[Passage to read]:

════════════════

Dinner Table Affirmation: How to be more while doing less

Sep 4, 2009 by

AlexBowlscan

My now-teenage son in the early 90’s–photo by Anna Migeon

In every relationship with another human being one either affirms or denies. There is no in-between!” states Conrad W. Baars, M.D. Born Only Once: The Miracle of Affirmation.

According to Baars, it is essential to a child’s emotional health to feel affirmed from a young age, to be accepted and appreciated unconditionally.

From the first day of life, eating is a place of either affirmation or denial, of personal acceptance or rejection for a child. Eating is the daily opportunity to nurture the parent-child relationship and to demonstrate affirmation or to fail to do so.

Examples of denial Baars gives include propping up a baby’s bottle on a pillow while the parents do their own thing, and a cartoon of a child all alone looking at a birthday cake with electric candles and a tape recording of “Happy Birthday” playing. Eating, like so many things in life, is a vehicle for relating to our children and others, for better or for worse.

Recent books like The Sneaky Chef and Deceptively Delicious assume an adversarial relationship between children and parents at the table. The false dilemma these authors operate in is that either we hound, beg, bribe our children to eat the right things, or we outwit them into doing so.  Either way, we disrespect our child, and deny, among other things, the child’s inborn ability to love good things and to be reasonable and self-sufficient.

════════════════

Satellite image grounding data
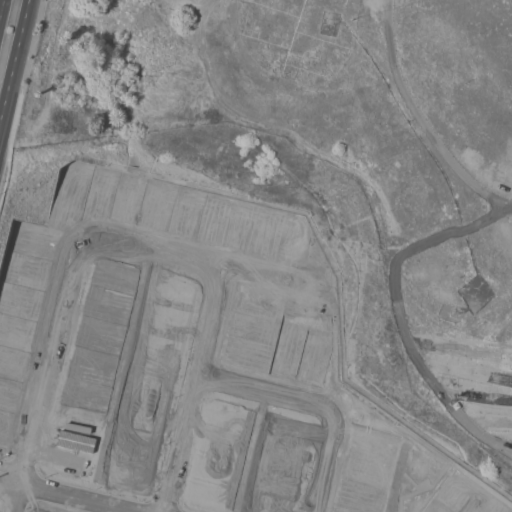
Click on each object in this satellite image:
road: (2, 9)
road: (15, 63)
road: (417, 114)
road: (132, 244)
road: (308, 407)
building: (77, 440)
road: (9, 471)
road: (8, 484)
road: (80, 496)
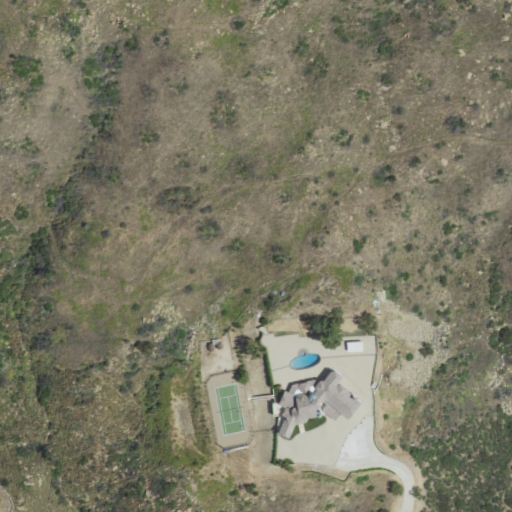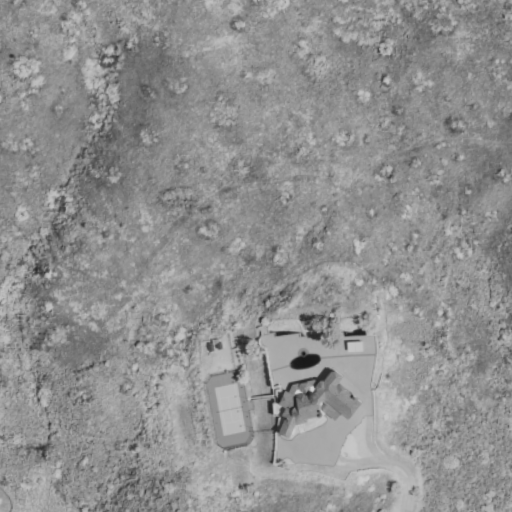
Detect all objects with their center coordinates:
building: (313, 400)
road: (388, 460)
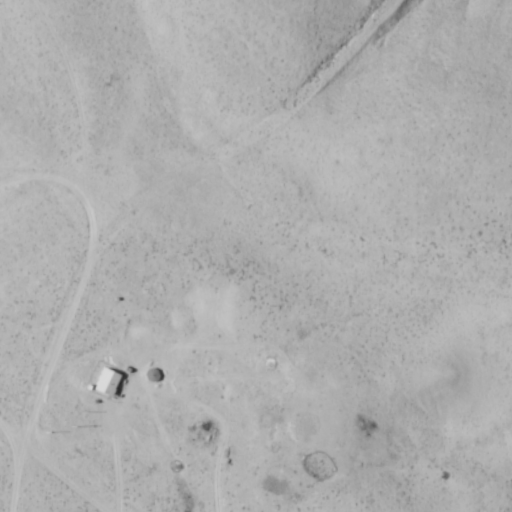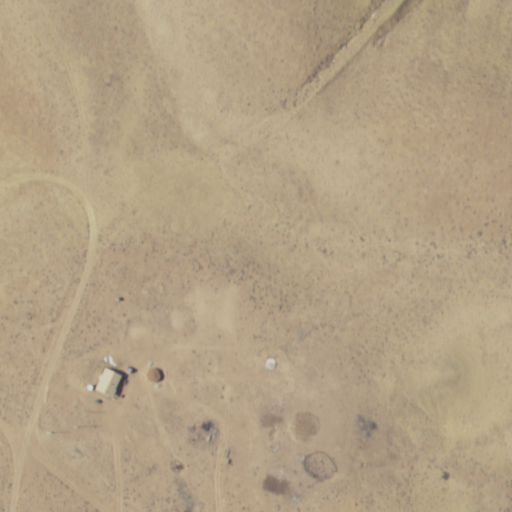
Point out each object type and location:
road: (84, 280)
building: (110, 383)
road: (17, 478)
road: (66, 478)
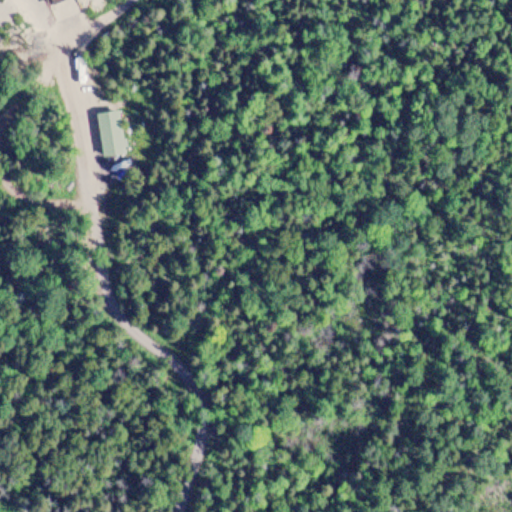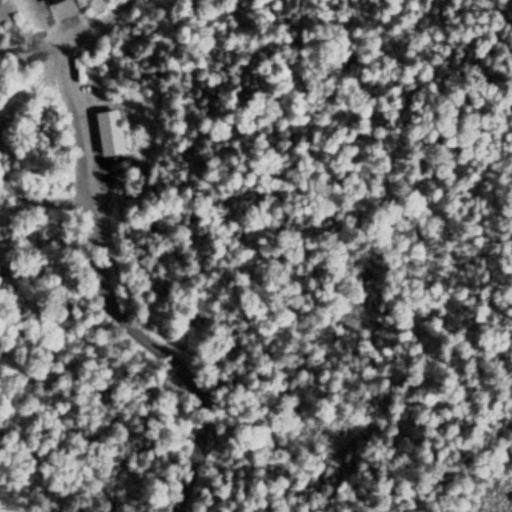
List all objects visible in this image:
building: (52, 1)
road: (63, 53)
building: (107, 133)
road: (107, 299)
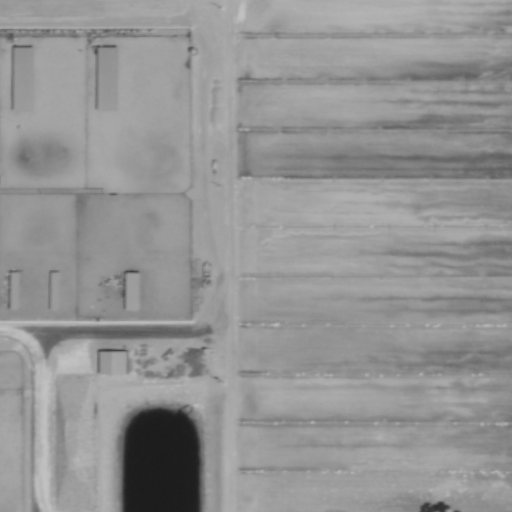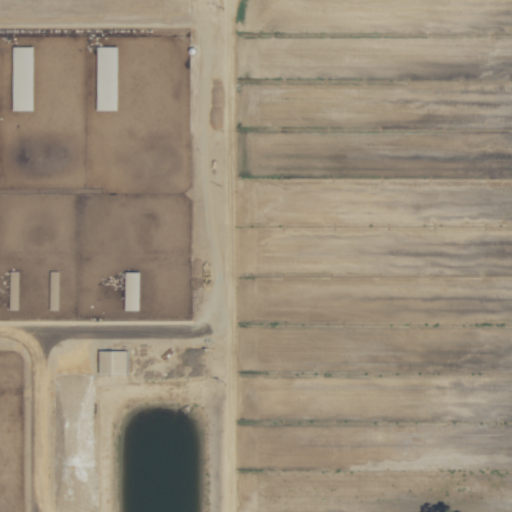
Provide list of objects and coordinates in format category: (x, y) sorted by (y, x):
building: (23, 78)
building: (107, 78)
crop: (256, 256)
building: (132, 289)
building: (113, 361)
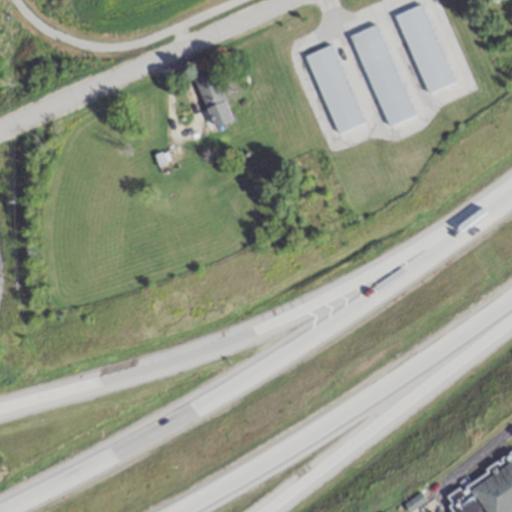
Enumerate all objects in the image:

════════════════

From the passage on affirmation at mealtimes, copy the part that begins with the words "Recent books like" and ends after the words "reasonable and self-sufficient.".

Recent books like The Sneaky Chef and Deceptively Delicious assume an adversarial relationship between children and parents at the table. The false dilemma these authors operate in is that either we hound, beg, bribe our children to eat the right things, or we outwit them into doing so.  Either way, we disrespect our child, and deny, among other things, the child’s inborn ability to love good things and to be reasonable and self-sufficient.